Stored data entries:

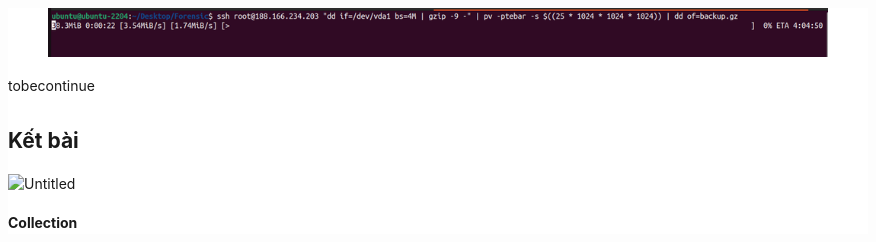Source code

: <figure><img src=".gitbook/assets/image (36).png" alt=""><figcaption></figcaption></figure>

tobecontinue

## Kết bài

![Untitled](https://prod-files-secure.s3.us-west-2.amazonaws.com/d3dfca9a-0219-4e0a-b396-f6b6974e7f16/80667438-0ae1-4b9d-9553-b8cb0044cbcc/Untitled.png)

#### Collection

# WHAT IS BEING ASKED:
Transcribe every entry word for word, but skip the pictures.

# ANSWER TO THE EXERCISE:
Source code

: <figure><img src=".gitbook/assets/image (36).png" alt=""><figcaption></figcaption></figure>

tobecontinue

## Kết bài

![Untitled](https://prod-files-secure.s3.us-west-2.amazonaws.com/d3dfca9a-0219-4e0a-b396-f6b6974e7f16/80667438-0ae1-4b9d-9553-b8cb0044cbcc/Untitled.png)

#### Collection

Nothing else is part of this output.